A fire at an abandoned library in Oakland’s San Antonio neighborhood recently damaged the already dilapidated structure, but the blaze also shut out a community garden and library project established outside the building in 2012.
According to the East Bay Times, the fire was set Tuesday by squatters and heavily damaged the basement and first floor. It took nearly an hour for firefighters to get the blaze under control, with one firefighter breaking an ankle at the scene.
Constructed between 1916 and 1918 with a $140,000 grant from industrialist Andrew Carnegie, the building was previously one of Oakland’s first branch libraries. The others — the Golden Gate Branch, Melrose Branch and Temescal Branch — still remain in operation.
Located at 1449 Miller Avenue, the building hasn’t been a library since the 1970s. It has operated as a school and a community center since then, but has been closed altogether since the 1990s and required extensive repairs even before the fire.
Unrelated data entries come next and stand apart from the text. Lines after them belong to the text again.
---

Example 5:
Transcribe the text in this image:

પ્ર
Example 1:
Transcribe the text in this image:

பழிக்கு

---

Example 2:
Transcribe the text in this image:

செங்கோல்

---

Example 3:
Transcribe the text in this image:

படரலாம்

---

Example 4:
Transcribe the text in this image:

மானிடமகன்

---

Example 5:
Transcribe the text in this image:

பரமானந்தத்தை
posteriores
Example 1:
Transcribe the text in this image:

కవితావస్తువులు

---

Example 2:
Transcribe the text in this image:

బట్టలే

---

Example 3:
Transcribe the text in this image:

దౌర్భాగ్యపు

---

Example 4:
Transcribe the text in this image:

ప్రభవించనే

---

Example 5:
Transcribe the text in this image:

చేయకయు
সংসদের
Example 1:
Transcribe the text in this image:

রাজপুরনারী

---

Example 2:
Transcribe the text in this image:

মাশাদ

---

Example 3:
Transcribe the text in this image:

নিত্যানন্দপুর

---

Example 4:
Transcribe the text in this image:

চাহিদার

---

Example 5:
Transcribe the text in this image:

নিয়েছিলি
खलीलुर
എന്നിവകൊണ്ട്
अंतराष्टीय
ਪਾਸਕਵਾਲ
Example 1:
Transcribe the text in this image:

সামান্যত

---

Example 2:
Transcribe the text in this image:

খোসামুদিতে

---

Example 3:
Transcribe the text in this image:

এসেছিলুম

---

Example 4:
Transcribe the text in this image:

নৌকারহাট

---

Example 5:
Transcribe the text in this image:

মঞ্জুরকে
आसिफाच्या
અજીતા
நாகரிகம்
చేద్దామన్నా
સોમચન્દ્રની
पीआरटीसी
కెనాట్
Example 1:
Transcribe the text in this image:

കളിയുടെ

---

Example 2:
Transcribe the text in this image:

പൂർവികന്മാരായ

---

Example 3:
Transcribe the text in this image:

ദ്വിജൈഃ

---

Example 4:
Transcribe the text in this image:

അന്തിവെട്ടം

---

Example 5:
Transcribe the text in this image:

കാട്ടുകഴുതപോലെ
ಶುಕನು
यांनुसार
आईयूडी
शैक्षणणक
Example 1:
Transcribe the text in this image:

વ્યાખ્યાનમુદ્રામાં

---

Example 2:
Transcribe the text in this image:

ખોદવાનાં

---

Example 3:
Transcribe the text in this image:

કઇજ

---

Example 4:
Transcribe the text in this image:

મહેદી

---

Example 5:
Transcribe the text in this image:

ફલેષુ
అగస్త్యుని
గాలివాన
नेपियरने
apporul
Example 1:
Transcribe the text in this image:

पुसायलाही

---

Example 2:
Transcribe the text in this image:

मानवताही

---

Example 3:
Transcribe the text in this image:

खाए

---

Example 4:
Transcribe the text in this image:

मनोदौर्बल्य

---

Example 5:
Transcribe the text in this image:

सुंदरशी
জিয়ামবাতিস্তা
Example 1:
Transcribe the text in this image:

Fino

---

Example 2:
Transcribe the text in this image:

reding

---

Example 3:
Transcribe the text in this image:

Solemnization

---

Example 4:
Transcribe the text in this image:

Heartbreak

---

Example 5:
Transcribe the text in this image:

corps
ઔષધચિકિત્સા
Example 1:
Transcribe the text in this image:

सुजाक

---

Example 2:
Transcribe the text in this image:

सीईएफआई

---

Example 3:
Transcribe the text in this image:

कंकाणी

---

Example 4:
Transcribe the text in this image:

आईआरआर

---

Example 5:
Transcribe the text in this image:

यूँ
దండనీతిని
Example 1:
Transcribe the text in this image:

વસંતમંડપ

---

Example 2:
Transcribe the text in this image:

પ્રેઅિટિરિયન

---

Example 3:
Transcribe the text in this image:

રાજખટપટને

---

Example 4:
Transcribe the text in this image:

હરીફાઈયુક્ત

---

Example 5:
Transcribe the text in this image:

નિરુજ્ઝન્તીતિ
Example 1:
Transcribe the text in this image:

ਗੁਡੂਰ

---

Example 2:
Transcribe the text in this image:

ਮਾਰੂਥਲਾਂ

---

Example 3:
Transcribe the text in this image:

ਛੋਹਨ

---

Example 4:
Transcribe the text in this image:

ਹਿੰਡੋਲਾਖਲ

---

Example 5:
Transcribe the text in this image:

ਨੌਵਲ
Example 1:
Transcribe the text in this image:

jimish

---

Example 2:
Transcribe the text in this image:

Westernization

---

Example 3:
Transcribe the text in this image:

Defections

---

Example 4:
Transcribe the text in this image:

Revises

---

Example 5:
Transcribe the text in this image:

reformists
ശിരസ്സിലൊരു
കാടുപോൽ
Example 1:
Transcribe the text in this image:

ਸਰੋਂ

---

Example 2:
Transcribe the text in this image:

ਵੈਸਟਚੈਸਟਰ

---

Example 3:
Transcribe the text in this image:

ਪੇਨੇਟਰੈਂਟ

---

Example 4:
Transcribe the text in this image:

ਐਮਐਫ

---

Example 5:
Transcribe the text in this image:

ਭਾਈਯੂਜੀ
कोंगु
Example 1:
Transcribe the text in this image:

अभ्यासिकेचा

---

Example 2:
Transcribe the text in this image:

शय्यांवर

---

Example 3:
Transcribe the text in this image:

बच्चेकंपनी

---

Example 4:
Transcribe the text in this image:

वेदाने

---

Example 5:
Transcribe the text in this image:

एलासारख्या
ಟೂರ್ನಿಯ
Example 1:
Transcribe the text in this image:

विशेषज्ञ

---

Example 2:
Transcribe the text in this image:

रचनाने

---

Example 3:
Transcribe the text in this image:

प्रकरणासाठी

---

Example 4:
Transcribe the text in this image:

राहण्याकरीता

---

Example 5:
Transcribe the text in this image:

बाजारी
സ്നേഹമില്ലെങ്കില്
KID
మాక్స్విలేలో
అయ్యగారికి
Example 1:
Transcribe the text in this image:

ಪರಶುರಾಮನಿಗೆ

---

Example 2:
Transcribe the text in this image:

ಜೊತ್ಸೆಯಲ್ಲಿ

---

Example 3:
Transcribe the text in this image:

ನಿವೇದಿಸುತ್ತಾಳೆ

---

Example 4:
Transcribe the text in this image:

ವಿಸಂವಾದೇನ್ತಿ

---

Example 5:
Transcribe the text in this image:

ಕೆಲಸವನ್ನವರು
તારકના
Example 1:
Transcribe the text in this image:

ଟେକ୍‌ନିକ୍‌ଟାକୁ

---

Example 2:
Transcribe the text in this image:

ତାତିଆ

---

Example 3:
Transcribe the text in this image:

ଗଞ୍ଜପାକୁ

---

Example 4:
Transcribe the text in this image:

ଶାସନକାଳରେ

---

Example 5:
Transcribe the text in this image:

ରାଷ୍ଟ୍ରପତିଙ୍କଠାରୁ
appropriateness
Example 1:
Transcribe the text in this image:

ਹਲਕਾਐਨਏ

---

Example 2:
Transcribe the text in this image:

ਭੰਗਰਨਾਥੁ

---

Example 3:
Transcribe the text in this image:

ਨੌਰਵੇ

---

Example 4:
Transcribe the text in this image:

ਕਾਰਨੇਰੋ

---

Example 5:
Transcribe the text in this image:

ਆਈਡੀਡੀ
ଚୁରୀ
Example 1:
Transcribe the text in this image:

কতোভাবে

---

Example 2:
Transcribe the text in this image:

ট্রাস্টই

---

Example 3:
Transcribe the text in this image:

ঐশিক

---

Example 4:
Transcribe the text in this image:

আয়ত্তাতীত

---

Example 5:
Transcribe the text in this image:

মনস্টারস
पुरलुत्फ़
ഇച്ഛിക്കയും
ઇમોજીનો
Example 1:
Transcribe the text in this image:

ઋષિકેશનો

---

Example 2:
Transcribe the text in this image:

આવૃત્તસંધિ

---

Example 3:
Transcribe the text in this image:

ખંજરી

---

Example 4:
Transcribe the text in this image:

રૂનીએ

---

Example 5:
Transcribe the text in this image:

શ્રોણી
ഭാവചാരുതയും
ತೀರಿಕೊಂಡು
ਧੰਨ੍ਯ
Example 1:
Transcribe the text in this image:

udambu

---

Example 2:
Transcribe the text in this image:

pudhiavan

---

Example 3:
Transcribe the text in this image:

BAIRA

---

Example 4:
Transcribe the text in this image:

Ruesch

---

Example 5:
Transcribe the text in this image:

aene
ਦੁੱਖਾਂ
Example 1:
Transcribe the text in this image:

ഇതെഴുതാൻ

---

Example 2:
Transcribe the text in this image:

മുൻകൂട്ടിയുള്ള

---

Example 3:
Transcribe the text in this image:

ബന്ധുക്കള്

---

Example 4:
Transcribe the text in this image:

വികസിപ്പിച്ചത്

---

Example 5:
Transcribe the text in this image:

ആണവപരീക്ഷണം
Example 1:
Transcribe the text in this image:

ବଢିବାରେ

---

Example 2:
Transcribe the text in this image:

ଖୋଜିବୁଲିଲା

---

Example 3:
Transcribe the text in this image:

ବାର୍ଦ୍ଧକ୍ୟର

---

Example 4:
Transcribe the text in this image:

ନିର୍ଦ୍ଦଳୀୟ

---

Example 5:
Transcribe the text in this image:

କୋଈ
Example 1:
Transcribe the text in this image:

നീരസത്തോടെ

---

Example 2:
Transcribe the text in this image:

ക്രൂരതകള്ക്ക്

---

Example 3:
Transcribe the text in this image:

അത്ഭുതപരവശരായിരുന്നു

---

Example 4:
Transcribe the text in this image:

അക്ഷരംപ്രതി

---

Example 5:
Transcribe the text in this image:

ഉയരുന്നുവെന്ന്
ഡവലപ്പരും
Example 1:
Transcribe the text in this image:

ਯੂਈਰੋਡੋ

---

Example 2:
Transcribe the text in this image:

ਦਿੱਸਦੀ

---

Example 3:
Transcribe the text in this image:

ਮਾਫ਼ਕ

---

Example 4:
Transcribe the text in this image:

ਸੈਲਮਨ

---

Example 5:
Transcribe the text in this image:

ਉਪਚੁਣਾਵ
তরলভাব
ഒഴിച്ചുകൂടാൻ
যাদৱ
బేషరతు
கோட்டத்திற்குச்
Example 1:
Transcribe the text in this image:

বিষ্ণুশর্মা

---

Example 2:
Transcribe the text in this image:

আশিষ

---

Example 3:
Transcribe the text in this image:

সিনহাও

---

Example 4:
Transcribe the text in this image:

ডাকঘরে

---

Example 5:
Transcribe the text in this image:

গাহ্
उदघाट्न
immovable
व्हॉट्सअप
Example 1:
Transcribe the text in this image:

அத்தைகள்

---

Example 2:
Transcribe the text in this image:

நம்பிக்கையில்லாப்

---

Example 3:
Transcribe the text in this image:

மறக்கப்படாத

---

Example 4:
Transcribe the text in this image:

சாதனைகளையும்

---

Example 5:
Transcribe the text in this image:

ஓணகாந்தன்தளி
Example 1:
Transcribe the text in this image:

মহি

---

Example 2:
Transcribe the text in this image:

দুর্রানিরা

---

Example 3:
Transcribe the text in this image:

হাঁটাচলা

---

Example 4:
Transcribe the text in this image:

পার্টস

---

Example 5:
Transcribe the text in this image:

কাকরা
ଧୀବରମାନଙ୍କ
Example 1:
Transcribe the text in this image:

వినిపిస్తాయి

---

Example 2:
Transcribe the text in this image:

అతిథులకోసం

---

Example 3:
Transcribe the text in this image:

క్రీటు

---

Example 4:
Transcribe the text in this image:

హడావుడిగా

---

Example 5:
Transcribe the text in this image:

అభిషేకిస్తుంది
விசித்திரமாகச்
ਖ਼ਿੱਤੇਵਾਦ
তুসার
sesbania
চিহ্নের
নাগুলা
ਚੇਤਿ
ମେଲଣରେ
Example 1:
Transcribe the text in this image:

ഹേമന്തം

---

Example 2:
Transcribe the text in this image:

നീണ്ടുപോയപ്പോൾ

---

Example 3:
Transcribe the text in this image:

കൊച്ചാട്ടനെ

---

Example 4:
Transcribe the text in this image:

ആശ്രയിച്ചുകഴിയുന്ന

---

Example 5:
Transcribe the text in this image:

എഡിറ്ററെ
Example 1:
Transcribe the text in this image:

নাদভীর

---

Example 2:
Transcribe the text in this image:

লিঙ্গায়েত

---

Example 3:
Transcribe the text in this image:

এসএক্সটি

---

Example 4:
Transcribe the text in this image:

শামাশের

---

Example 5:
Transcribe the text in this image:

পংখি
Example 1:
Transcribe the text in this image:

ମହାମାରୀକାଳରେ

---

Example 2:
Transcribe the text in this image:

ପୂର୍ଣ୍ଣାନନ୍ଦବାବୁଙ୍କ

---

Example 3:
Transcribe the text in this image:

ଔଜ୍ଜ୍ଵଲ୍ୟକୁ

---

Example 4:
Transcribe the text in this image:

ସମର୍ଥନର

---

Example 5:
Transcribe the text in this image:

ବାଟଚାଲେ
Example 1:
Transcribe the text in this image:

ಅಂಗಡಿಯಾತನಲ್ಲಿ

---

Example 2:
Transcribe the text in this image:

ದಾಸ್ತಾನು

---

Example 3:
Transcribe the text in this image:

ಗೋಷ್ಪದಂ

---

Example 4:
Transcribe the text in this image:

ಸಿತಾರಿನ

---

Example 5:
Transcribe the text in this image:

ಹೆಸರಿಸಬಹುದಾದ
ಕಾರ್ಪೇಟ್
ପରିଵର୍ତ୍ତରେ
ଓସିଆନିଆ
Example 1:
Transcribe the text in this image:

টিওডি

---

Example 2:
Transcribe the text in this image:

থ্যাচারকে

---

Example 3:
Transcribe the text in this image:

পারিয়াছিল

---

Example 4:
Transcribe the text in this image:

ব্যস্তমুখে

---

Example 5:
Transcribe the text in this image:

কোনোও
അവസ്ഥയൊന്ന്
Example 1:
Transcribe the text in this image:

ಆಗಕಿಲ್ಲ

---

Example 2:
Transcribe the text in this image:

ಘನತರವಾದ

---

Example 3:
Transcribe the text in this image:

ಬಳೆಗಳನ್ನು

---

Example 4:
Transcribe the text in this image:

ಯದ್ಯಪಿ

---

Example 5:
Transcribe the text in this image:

Seeking to reclaim the space for community purposes, a group of activists entered the building in 2012 to set up a community library, dubbed the Biblioteca Popular Victor Martinez after the Mexican-American author. Police kicked them out within days, so they created a small library and community garden outside, growing greens, fava beans, peaches, nectarines, and avocados.
The project has continued in some form since then with gardeners periodically tending plants and neighbors who harvest some of the bounty. They’ve been allowed to continue using the outside space mostly unimpeded, though squatters unrelated to the library and garden project have periodically lived in the building.
Since the fire, however, the city installed new fencing and locked the gate, shutting the neighbors out.
“By closing this gate, they’ve stopped the only good thing happening here,” said Omar Silva, an organizer who has been involved in the project since the original 2012 occupation. He said fencing will keep many of the neighborhood residents out, but isn’t as likely to keep squatters from returning.
For now, the garden’s rain collection buckets are full, but the library’s shelves, inside a small green shack with a red roof, have been left bare. Messages from local students dating back to the garden’s first days are painted around the perimeter of the garden.
“It’s a cool place,” Silva said. I hope it outlives this.”